— Start —

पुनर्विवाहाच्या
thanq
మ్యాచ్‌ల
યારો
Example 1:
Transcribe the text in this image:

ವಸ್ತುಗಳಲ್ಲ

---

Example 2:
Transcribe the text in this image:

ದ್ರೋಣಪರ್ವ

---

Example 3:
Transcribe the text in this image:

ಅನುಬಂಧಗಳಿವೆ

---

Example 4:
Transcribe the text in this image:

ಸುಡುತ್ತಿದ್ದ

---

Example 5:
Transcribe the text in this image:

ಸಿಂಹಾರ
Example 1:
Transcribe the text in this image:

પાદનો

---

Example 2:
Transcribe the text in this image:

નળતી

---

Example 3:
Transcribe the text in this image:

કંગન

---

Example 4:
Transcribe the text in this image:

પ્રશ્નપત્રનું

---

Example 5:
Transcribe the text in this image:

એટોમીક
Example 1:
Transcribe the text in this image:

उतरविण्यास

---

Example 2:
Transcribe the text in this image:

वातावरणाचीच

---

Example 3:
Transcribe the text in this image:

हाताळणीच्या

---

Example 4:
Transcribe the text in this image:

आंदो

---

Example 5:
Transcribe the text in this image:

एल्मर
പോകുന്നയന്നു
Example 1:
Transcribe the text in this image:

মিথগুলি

— End —
— Start —

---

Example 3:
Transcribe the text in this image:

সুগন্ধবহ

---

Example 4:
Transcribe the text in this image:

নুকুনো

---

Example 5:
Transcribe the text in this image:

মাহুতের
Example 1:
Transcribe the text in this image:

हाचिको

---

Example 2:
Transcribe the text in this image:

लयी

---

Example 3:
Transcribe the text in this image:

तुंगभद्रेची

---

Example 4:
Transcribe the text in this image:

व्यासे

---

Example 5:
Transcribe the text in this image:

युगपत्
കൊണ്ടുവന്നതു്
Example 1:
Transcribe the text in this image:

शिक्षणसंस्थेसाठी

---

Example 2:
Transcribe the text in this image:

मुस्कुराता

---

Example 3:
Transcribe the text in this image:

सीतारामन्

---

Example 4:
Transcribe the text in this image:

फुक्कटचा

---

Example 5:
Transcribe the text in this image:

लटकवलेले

— End —
— Start —

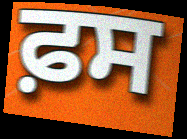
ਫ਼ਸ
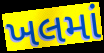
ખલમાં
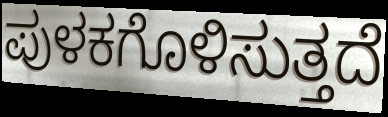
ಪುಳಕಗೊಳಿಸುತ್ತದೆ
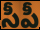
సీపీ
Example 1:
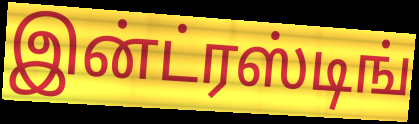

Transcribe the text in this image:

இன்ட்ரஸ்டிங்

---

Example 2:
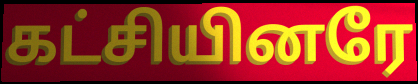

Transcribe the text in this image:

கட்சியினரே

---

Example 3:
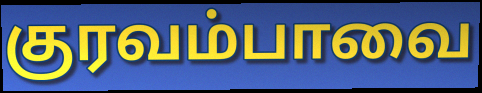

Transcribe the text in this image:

— End —

# [Direction]
Give everything from the line containing "पुनर्विवाहाच्या" down to the line containing "ಸುಡುತ್ತಿದ್ದ" again, changing "Transcribe" to "Write out" and leaving all else unchanged.

# [Result for this exercise]
पुनर्विवाहाच्या
thanq
మ్యాచ్‌ల
યારો
Example 1:
Write out the text in this image:

ವಸ್ತುಗಳಲ್ಲ

---

Example 2:
Write out the text in this image:

ದ್ರೋಣಪರ್ವ

---

Example 3:
Write out the text in this image:

ಅನುಬಂಧಗಳಿವೆ

---

Example 4:
Write out the text in this image:

ಸುಡುತ್ತಿದ್ದ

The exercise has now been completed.